- _WHAT TO DO_: Take from the records below each line that holds "ringed".

Spatial grounding data

►

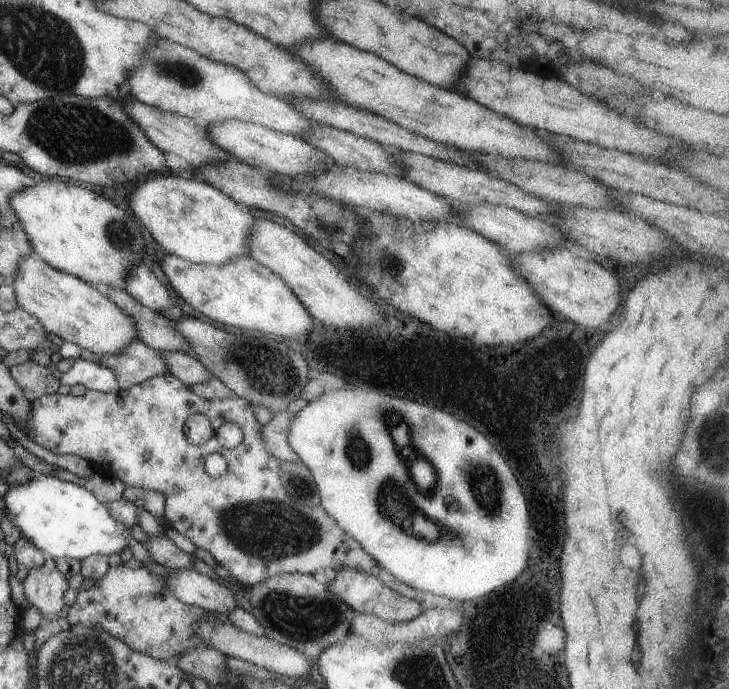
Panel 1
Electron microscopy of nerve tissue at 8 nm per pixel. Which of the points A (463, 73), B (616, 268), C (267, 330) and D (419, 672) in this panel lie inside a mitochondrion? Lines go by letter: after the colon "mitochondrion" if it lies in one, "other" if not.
A: other
B: other
C: other
D: mitochondrion

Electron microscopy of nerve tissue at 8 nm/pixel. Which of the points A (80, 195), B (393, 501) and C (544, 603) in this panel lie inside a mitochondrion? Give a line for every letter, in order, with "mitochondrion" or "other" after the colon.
A: other
B: mitochondrion
C: other

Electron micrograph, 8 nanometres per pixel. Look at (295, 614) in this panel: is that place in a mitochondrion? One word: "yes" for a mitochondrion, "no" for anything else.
yes

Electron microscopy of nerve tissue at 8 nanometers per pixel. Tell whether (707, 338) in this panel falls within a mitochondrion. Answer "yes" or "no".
no

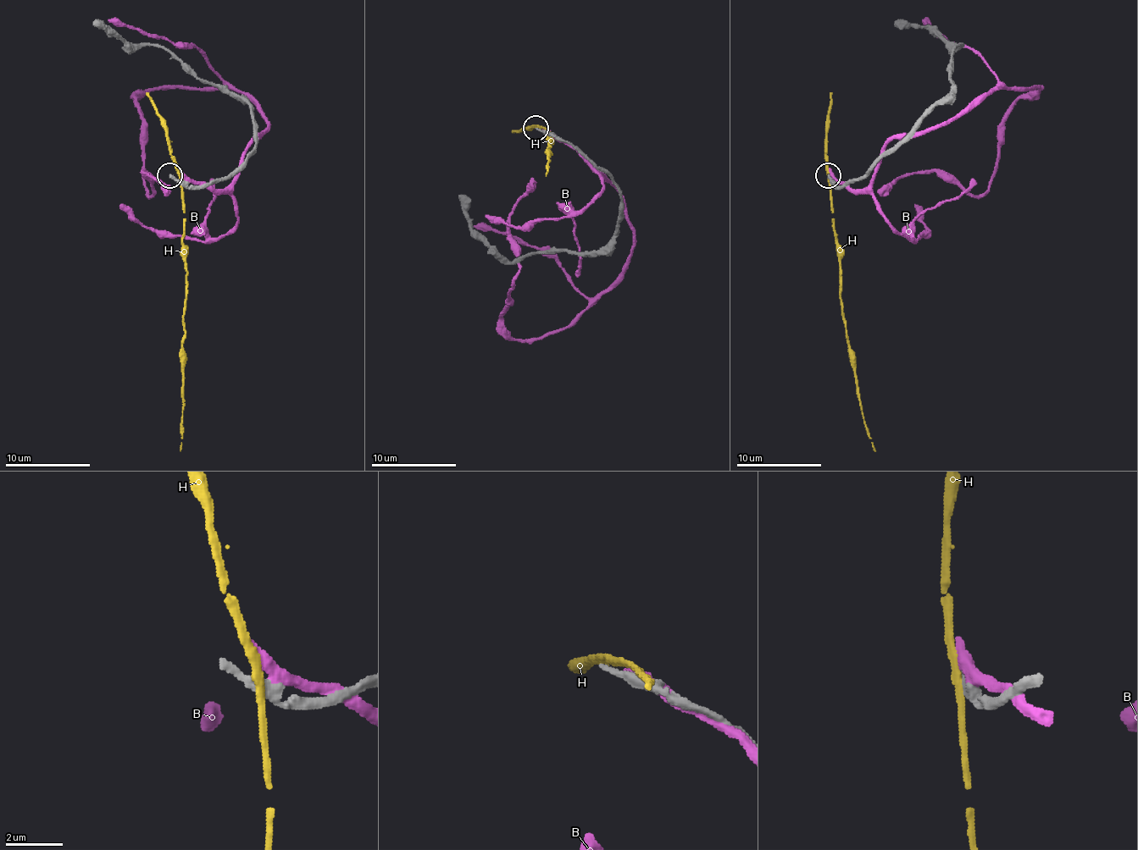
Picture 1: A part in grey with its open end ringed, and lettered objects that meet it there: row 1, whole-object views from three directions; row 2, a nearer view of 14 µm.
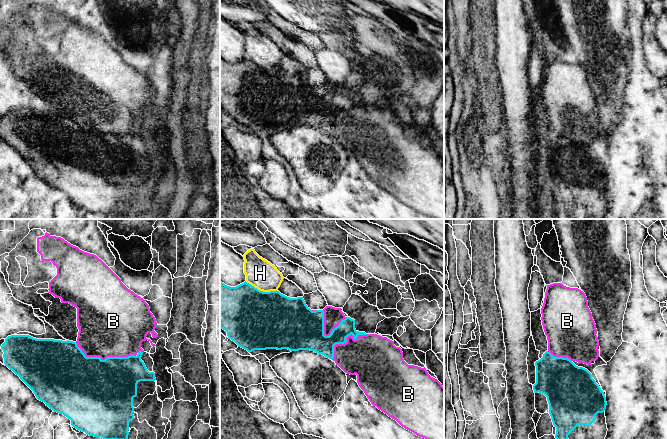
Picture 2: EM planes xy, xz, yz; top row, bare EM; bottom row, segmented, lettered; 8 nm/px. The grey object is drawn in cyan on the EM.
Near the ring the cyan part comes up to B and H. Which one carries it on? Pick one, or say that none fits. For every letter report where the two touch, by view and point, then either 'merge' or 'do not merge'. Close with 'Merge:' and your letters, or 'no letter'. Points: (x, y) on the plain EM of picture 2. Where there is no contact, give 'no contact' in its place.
B: xy (105, 135) | do not merge
H: xz (261, 67) | do not merge
Merge: no letter

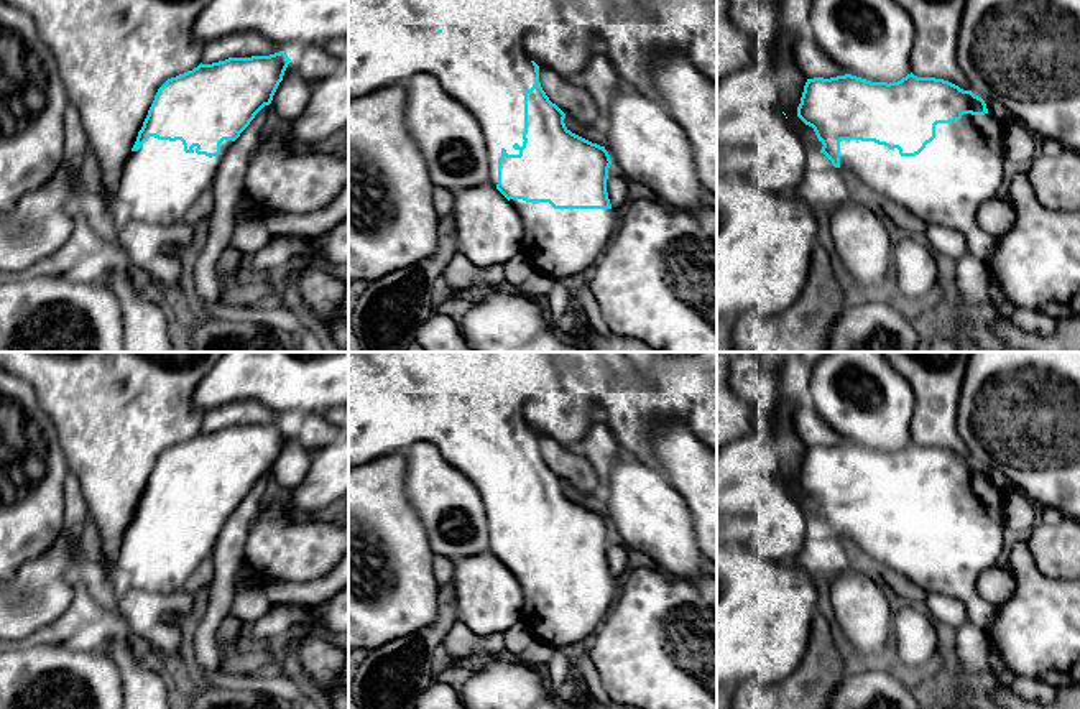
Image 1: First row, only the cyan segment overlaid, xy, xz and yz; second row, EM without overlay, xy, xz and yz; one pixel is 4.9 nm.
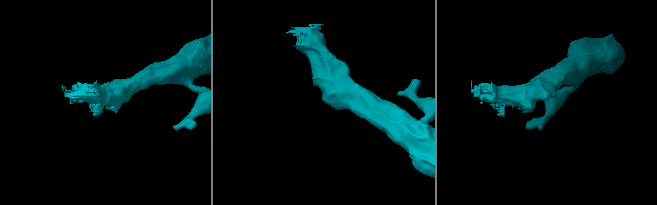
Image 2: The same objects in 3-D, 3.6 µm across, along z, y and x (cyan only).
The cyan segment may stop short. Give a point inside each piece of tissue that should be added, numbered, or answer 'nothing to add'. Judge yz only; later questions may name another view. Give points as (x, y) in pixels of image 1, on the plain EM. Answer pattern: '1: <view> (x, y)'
1: yz (962, 537)

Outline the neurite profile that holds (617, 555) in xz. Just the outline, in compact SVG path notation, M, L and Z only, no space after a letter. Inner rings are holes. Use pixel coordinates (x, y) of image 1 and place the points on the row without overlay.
M623 543L608 544L607 561L613 577L621 579L630 569L630 549Z

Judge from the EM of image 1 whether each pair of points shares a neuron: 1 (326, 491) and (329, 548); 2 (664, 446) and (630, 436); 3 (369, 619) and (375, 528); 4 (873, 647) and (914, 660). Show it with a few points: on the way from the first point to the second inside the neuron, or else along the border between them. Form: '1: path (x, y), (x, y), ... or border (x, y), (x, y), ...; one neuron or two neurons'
1: border (285, 499), (298, 514), (314, 517); two neurons
2: border (678, 417), (666, 418), (655, 428), (655, 464); two neurons
3: path (369, 596), (369, 551); one neuron
4: border (893, 616), (893, 647), (888, 657); two neurons

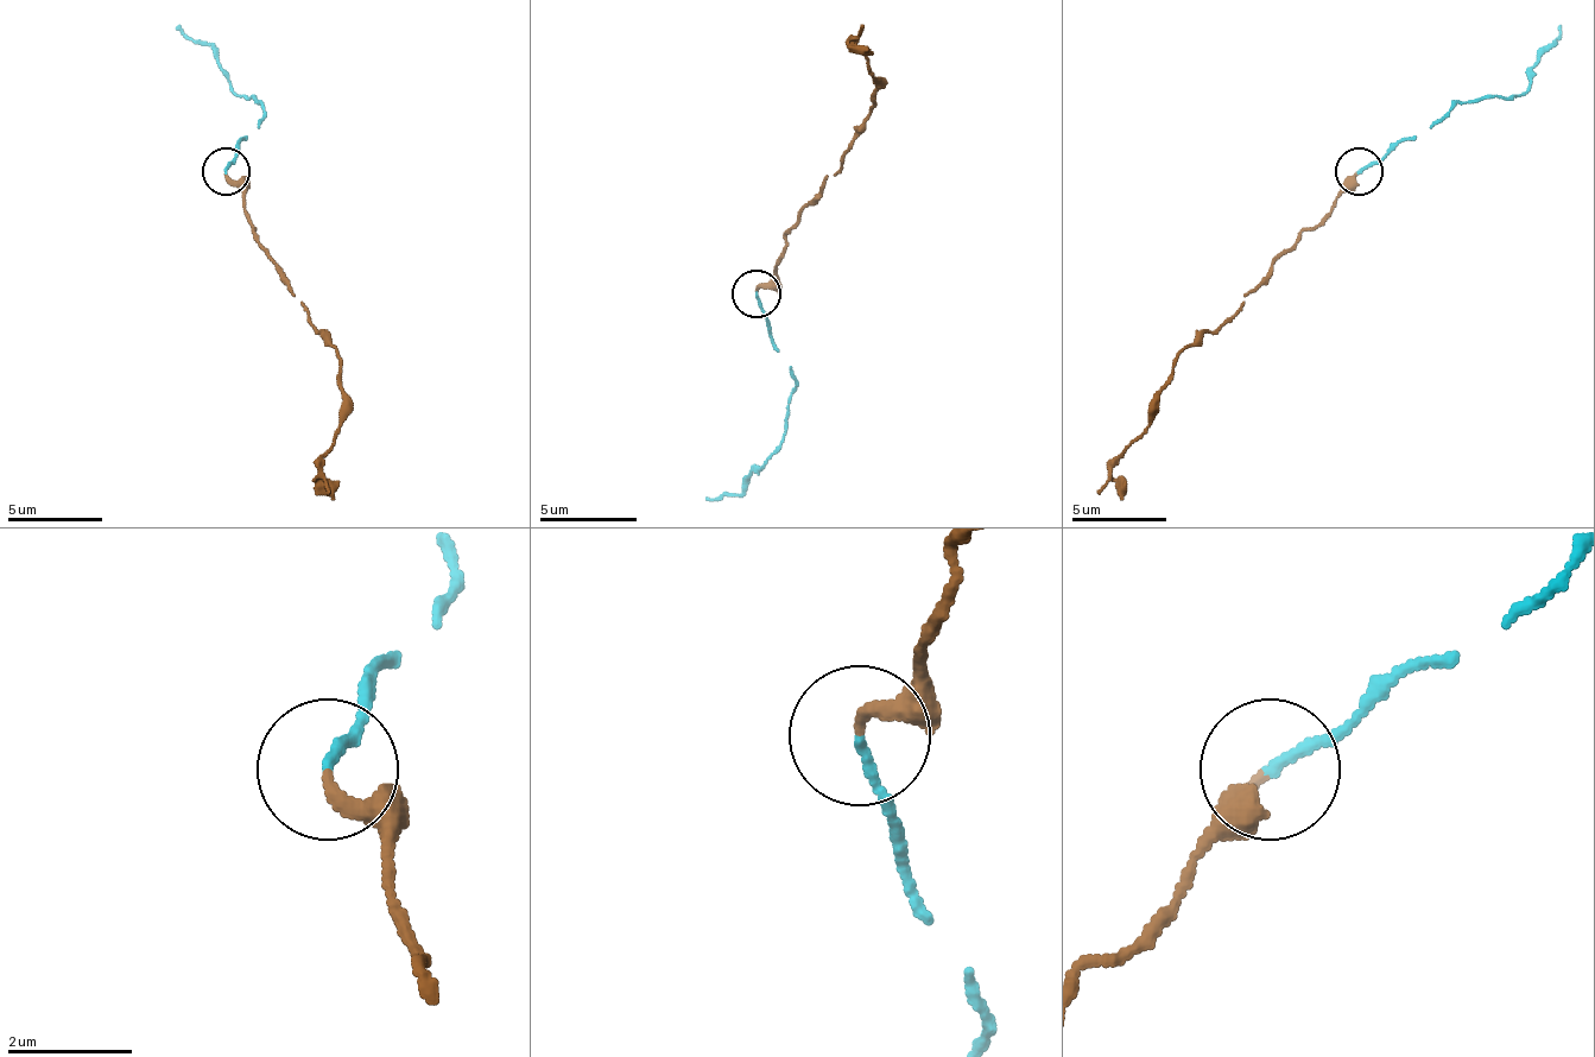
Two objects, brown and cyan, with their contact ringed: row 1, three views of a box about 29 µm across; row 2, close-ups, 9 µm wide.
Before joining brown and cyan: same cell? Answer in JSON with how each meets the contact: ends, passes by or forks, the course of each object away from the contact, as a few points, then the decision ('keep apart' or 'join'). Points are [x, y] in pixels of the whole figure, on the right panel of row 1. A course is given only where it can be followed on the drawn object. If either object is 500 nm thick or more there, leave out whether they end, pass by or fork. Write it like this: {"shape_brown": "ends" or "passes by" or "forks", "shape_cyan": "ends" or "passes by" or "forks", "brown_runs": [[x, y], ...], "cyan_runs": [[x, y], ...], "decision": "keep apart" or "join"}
{"shape_brown": "ends", "shape_cyan": "ends", "brown_runs": [[1358, 172], [1235, 309], [1183, 352], [1150, 428], [1112, 470], [1121, 499]], "cyan_runs": [[1358, 172], [1429, 130], [1457, 106], [1505, 96], [1529, 87], [1529, 73], [1557, 44], [1557, 25]], "decision": "join"}

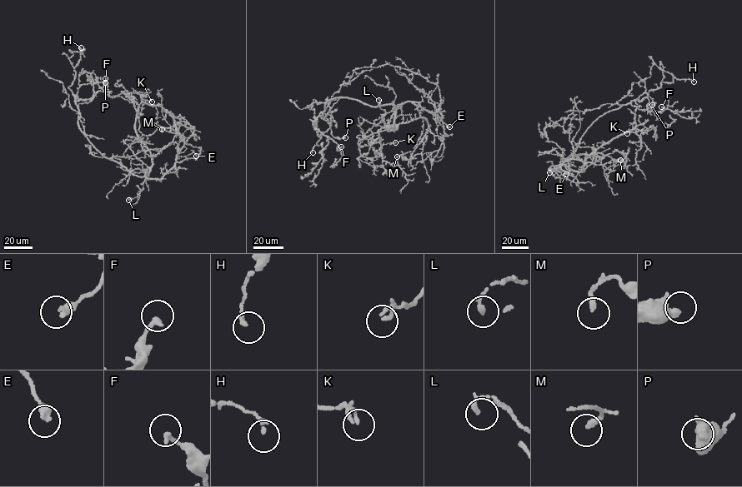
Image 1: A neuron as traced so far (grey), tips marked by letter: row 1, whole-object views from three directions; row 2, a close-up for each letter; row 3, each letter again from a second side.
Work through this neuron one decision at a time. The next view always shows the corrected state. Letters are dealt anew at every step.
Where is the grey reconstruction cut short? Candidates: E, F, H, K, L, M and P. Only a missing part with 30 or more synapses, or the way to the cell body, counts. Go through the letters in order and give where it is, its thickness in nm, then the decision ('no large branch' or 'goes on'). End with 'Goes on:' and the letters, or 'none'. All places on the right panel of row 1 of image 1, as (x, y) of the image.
E: place (566, 174); calibre 360 nm; no large branch
F: place (661, 106); calibre 240 nm; no large branch
H: place (694, 81); calibre 170 nm; no large branch
K: place (627, 133); calibre 200 nm; no large branch
L: place (549, 172); calibre 200 nm; no large branch
M: place (620, 160); calibre 240 nm; no large branch
P: place (652, 105); calibre 340 nm; no large branch
Goes on: none

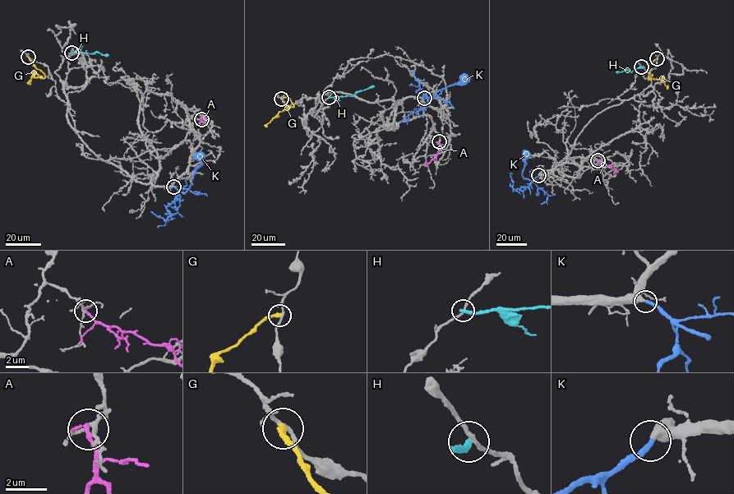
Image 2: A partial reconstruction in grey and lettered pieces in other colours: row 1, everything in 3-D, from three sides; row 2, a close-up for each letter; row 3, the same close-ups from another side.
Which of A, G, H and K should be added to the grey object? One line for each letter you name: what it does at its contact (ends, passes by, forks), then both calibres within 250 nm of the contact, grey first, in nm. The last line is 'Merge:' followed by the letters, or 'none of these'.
K: it ends | 440/280 nm
Merge: K

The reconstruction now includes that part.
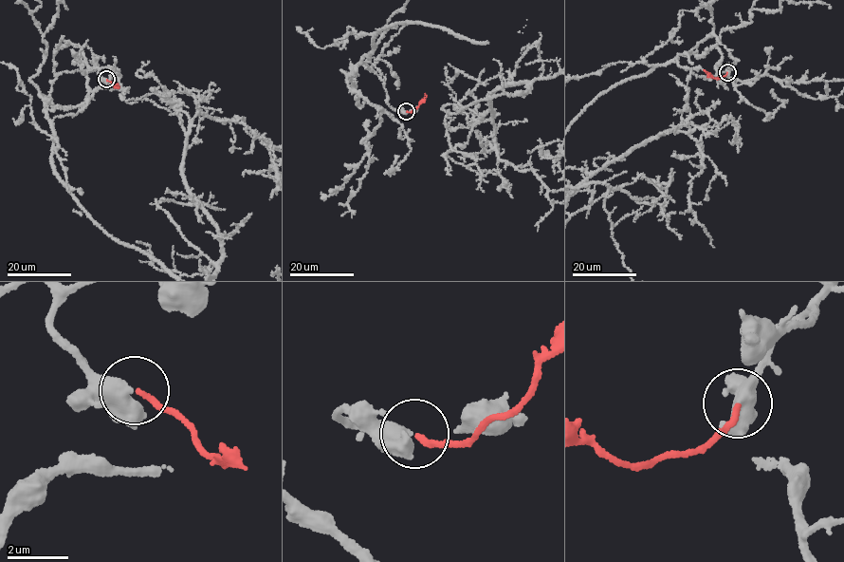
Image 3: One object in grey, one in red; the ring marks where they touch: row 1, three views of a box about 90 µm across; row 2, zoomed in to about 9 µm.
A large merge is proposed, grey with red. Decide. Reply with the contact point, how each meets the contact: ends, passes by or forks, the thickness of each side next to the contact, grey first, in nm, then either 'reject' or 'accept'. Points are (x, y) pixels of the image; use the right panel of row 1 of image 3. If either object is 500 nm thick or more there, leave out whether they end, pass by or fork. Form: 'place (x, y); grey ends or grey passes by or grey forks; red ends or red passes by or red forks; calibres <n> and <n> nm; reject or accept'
place (727, 72); calibres 600 and 170 nm; accept

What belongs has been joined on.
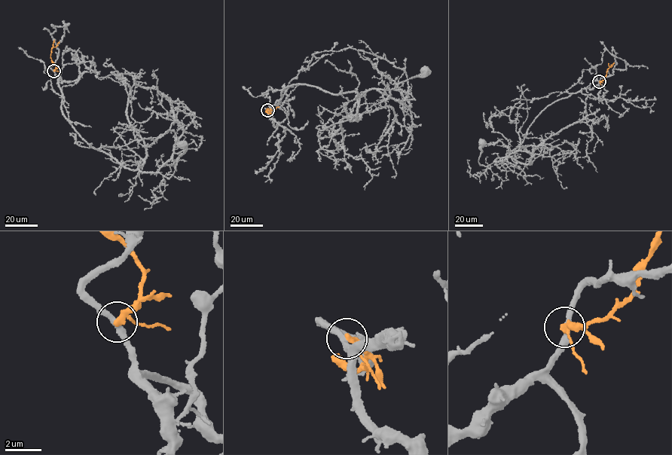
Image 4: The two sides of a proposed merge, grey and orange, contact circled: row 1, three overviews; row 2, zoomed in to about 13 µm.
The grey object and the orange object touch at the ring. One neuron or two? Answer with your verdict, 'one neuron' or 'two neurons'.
two neurons

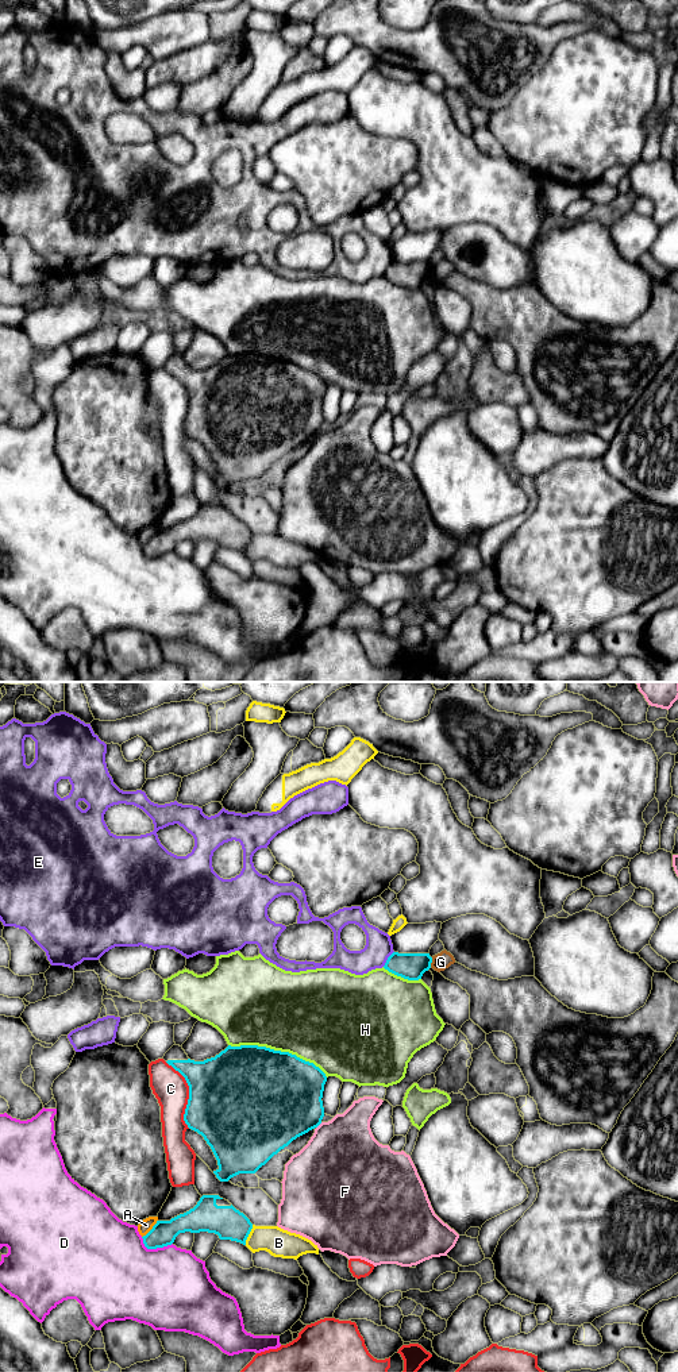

◄

- _SOLVED EXERCISE_:
Picture 1: A part in grey with its open end ringed, and lettered objects that meet it there: row 1, whole-object views from three directions; row 2, a nearer view of 14 µm.
Two objects, brown and cyan, with their contact ringed: row 1, three views of a box about 29 µm across; row 2, close-ups, 9 µm wide.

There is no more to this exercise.